Evaluating Common Health Advice for Diabetics

Evaluating Common Health Advice for Diabetics

When you find out you’re a diabetic, a lot of people will start giving you advice. Pay attention to what they are saying, and remember that the basic question to ask them is always the same:  will what you are telling me to do help me reverse Type 2 diabetes or is it simply a strategy to prevent it from worsening?

The highest ideal is always the high road to health when it comes to diabetes. And it’s not so difficult to achieve, either. Why aim high? Because you don’t want to be in the position where you’re telling grandchildren you have diabetes five or 10 or 20 years from now, and they pity you. You want to be inspiring them, telling them how you overcame diabetes.

With this in mind, let’s evaluate the following recommendations people will give you and see just how sound the advice is:

1. Start exercising

With this recommendation, we have to consider a few things, such as what type of shape you are in right now. If you’re still able to walk and move around, there’s probably not much holding you back from exercising. Always check with your doctor to see if he recommends you start exercising.

The next question is what type of exercise are you going to do. If the person is recommending swimming or water exercises, these are a good start, but a change in muscle mass is really what is needed. Swimming can help, but you’ll see greater progress with bodybuilding.

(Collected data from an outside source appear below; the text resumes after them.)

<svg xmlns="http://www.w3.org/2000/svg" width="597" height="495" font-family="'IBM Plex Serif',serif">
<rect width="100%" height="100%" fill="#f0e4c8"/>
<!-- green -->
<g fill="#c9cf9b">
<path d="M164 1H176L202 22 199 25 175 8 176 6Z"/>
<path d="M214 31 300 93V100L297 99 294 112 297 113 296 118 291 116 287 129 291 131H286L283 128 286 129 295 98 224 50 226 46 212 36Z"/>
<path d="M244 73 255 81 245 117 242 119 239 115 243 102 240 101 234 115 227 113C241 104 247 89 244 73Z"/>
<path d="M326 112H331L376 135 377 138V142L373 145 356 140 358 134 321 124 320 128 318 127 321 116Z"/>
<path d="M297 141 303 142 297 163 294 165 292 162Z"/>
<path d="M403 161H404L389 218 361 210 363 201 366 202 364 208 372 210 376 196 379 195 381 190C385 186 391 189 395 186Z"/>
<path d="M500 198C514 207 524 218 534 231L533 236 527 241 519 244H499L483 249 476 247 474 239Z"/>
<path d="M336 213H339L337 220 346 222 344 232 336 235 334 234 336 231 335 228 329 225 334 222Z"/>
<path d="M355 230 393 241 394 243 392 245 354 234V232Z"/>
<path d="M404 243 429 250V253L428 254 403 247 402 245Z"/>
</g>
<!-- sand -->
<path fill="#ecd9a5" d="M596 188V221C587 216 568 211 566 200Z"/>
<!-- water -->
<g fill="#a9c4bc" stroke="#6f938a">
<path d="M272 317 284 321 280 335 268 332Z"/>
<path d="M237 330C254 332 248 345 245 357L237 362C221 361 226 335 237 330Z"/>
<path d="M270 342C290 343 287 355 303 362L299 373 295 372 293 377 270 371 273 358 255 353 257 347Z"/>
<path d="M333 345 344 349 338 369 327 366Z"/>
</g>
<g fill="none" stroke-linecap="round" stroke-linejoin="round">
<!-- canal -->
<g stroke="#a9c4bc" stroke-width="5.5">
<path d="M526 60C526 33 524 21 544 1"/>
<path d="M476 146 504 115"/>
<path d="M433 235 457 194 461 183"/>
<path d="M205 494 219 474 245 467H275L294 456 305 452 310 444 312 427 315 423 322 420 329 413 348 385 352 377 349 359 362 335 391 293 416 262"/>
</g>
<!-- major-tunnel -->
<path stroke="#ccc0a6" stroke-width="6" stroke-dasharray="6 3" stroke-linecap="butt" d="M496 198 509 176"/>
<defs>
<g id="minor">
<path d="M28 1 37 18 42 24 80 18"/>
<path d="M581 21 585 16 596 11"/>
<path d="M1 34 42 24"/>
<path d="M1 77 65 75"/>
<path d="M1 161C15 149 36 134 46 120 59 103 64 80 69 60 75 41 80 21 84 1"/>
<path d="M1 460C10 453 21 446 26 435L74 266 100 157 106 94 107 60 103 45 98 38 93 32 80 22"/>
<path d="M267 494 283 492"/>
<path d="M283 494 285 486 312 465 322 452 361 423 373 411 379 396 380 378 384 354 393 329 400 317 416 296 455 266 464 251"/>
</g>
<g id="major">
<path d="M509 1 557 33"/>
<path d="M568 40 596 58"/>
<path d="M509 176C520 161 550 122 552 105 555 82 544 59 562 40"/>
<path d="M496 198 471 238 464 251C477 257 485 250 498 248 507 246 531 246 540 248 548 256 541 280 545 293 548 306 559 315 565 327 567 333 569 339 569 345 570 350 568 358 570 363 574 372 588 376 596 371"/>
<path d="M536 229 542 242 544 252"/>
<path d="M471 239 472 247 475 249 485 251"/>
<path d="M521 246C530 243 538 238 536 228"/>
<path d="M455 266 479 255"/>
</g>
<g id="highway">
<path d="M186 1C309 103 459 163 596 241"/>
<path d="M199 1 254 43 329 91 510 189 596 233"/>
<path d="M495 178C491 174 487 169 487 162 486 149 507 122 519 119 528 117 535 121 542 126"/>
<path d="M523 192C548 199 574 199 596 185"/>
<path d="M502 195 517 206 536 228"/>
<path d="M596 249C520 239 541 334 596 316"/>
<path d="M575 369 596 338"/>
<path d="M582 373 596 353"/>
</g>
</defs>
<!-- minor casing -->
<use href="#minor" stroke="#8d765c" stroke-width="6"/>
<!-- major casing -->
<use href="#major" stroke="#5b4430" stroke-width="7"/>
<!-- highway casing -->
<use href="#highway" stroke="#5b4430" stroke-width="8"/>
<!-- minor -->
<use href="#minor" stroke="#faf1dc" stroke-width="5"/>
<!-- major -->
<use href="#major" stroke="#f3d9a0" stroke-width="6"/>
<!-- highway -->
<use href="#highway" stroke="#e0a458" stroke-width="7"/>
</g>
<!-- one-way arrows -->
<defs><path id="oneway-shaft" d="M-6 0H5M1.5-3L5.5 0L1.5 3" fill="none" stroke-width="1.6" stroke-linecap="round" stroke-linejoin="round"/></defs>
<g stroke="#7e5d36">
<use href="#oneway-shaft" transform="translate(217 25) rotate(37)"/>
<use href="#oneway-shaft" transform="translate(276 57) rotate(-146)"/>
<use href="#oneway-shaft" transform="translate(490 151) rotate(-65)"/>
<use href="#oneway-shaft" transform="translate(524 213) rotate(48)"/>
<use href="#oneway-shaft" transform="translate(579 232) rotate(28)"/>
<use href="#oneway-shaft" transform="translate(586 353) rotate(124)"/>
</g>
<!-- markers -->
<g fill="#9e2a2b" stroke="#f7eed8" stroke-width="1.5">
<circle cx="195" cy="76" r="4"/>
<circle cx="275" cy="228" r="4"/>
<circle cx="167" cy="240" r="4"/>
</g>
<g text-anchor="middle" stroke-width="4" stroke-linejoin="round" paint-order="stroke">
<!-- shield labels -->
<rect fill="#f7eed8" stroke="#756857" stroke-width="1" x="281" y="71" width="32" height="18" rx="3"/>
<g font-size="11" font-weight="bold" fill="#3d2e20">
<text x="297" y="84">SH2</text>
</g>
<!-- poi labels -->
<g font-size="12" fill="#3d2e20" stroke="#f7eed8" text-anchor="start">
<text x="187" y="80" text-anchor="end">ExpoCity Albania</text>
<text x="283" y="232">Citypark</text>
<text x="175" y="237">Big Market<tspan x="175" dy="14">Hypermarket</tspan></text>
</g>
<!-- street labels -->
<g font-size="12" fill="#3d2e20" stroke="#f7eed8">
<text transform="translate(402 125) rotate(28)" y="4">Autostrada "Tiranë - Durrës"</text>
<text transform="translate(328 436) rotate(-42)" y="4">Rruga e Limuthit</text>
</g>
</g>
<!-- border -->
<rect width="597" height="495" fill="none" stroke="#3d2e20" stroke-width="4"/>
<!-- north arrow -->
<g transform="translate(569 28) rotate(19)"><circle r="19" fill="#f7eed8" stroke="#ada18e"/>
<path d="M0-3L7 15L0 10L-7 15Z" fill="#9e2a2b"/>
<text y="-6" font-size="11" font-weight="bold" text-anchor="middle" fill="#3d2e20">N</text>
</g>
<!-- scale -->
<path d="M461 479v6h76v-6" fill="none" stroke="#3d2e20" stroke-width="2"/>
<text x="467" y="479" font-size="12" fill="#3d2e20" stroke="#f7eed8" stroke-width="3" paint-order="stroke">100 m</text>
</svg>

Bodybuilding is not too high and lofty of an ideal for you to pursue. Check out the book, Body for Life by Bill Phillips and you’ll find dozens of before and after pictures of people, even in their 60s and 70s who started the program. It’s your best way to make a massive transformation in what your body looks like in only about 6 hours a week. 

The recommendation to exercise is good but it’s too general to do you any good. You need specifics.

2. You can still eat sugar; eat it in moderation

This recommendation is a bad one because first of all, who can eat sugar in moderation? Sugar causes erratic blood sugar readings and when the blood sugar level dips into the low zone, you will be back for more – uncontrollably. Besides this, sugar robs your body of vitamins and minerals, and you need every one of them as a diabetic.

Thirdly, sugar is a carbohydrate and diabetes is a disease of carbohydrate metabolism. Giving a diabetic sugar is like feeding alcoholic drinks to an alcoholic.

You must be adamant about no sugar in your diet as a diabetic. No excuses. Whoever tells you that you can eat sugar is a people pleaser type of person who has difficulty telling people no.

3. You don’t have to change your diet much

This recommendation is a bad one.

You do have to change your diet drastically and the sooner you do, the sooner you can kiss your diabetes goodbye. You’ll have to eat more protein – yes, red meats, too! – eat more vegetables, fruits, nuts and seeds and decrease any and all processed foods and grains. This is the diet that works for diabetics.

4. Be extra careful with your health and see your dentist regularly

This is a good recommendation, no matter if you have diabetes or not.

5. Give up wheat

This is a good recommendation, as 99% of the wheat is GMO wheat and causes blood sugar issues, insulin resistance and diabetes. To give up wheat, give it all up; don’t go half way. You will not starve if you take wheat out of your diet. You will most likely get healthier.

6. Eat from the Food Pyramid

This is a bad recommendation, even though many health associations support the food pyramid. The food pyramid is a diet that is far too high in carbohydrates for diabetics – and remember, diabetes is a carbohydrate metabolism disorder.

Foods that contain carbohydrates are grains, starchy vegetables, beans and peas, and fruits. Some nuts also contain carbohydrates.

For a 2000 calorie diet, food pyramid advocates will have you eating 6 servings of bread, 1 cup starchy vegetables, 2 servings beans, 3 fruits, and 3 cups milk in one day. Let’s calculate out how many carbohydrates that is:

6 bread servings = 90 grams carbohydrates

1 cup starchy vegetables = 30 grams carbohydrates

2 servings beans = 30 grams carbohydrates

3 fruits = 45 grams carbohydrates

3 cups milk = 36 grams carbohydrates

That’s a total of 231 grams carbohydrates for the day! This is preposterous! A diabetic with problems metabolizing carbohydrates is supposed to eat 231 grams carbohydrates in a day? Just to give you a reference point, low-carb diets – which are very well-suited for diabetics – are 60 grams carbohydrates per day. This diet has almost four times the level of carbohydrates as a low carb diet!

The Food Pyramid is not a plan for health. It’s a plan for your diabetes to worsen.